Activating STAT6 mutations in follicular lymphoma

• Published in: Blood Vol. 125; no. 4; pp. 668 - 679
• Main Authors: Yildiz, Mehmet, Li, Hongxiu, Bernard, Denzil, Amin, Nisar A., Ouillette, Peter, Jones, Siân, Saiya-Cork, Kamlai, Parkin, Brian, Jacobi, Kathryn, Shedden, Kerby, Wang, Shaomeng, Chang, Alfred E., Kaminski, Mark S., Malek, Sami N.
• Format: Journal Article
• Language: English
• Published: United States Elsevier Inc 22.01.2015; American Society of Hematology
• Subjects: Active Transport, Cell Nucleus - genetics; Cell Line, Tumor; Cell Nucleus - genetics; Cell Nucleus - metabolism; Gene Expression Regulation, Neoplastic; Genome-Wide Association Study; HEK293 Cells; Humans; Interleukin-4 - genetics; Interleukin-4 - metabolism; Janus Kinases - genetics; Janus Kinases - metabolism; Lymphoid Neoplasia; Lymphoma, Follicular - genetics; Lymphoma, Follicular - metabolism; Lymphoma, Follicular - pathology; Mutation, Missense; Neoplasm Proteins - genetics; Neoplasm Proteins - metabolism; Phosphorylation - genetics; STAT6 Transcription Factor - genetics; STAT6 Transcription Factor - metabolism; Transcriptional Activation - genetics
• ISSN: 0006-4971; 1528-0020
• DOI: 10.1182/blood-2014-06-582650

Follicular lymphoma (FL) is the second most common non-Hodgkin lymphoma in the Western world. FL cell-intrinsic and cell-extrinsic factors influence FL biology and clinical outcome.
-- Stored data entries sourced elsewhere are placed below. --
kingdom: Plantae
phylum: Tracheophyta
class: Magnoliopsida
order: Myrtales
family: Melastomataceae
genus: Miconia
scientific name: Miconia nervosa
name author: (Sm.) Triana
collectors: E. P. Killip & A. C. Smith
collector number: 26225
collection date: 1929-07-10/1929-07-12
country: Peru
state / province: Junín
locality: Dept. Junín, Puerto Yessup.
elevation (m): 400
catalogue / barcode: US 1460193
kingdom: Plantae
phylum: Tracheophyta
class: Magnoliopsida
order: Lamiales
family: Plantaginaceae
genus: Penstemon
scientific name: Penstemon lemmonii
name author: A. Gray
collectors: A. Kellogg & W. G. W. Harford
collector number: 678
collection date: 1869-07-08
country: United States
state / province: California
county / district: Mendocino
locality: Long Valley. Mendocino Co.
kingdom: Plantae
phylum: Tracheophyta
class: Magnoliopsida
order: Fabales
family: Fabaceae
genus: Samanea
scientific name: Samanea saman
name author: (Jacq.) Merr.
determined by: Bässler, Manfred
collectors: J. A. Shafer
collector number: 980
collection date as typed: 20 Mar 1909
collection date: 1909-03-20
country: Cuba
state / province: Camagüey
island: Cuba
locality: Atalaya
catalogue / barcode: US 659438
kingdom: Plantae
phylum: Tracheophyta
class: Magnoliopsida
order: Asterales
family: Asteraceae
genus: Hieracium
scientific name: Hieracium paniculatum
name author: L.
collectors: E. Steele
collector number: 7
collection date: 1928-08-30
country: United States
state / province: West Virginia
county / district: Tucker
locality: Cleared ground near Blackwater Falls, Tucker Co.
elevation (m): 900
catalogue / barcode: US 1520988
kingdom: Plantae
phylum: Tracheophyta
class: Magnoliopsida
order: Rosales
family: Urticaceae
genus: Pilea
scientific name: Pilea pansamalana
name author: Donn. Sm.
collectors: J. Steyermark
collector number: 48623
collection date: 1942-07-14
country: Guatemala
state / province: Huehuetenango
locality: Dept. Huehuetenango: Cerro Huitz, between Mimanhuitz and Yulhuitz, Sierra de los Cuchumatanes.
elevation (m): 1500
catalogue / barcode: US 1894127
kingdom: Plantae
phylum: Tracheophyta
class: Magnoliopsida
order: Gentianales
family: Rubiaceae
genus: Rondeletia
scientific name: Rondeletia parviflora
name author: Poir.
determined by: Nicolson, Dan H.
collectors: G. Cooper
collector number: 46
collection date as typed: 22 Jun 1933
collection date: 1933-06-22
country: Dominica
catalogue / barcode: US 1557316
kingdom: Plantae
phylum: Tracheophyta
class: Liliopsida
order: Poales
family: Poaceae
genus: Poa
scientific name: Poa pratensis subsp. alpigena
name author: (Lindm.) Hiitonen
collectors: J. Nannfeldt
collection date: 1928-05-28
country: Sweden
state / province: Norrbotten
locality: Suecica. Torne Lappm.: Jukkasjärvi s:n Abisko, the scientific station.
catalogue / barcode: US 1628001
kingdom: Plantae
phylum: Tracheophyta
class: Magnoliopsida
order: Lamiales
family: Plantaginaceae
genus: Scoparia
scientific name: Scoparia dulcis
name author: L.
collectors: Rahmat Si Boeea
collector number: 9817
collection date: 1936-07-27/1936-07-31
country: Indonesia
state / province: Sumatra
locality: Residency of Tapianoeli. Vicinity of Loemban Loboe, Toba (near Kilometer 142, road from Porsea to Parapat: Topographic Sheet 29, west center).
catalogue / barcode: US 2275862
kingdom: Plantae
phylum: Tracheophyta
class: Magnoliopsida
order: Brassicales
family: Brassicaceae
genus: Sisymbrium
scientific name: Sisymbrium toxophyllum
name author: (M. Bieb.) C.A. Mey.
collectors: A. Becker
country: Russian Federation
To further our understanding of the genetic basis of FL, we performed whole-exome sequencing of 23 highly purified FL cases and 1 transformed FL case and expanded findings to a combined total of 114 FLs. We report recurrent mutations in the transcription factor STAT6 in 11% of FLs and identified the STAT6 amino acid residue 419 as a novel STAT6 mutation hotspot (p.419D/G, p.419D/A, and p.419D/H). FL-associated STAT6 mutations were activating, as evidenced by increased transactivation in HEK293T cell–based transfection/luciferase reporter assays, heightened interleukin-4 (IL-4) –induced activation of target genes in stable STAT6 transfected lymphoma cell lines, and elevated baseline expression levels of STAT6 target genes in primary FL B cells harboring mutant STAT6. Mechanistically, FL-associated STAT6 mutations facilitated nuclear residency of STAT6, independent of IL-4–induced STAT6-Y641 phosphorylation. Structural modeling of STAT6 based on the structure of the STAT1-DNA complex revealed that most FL-associated STAT6 mutants locate to the STAT6-DNA interface, potentially facilitating heightened interactions. The genetic and functional data combined strengthen the recognition of the IL-4/JAK/STAT6 axis as a driver of FL pathogenesis. •FL-associated STAT6 mutations hyperactivate the IL-4/JAK/STAT6 axis.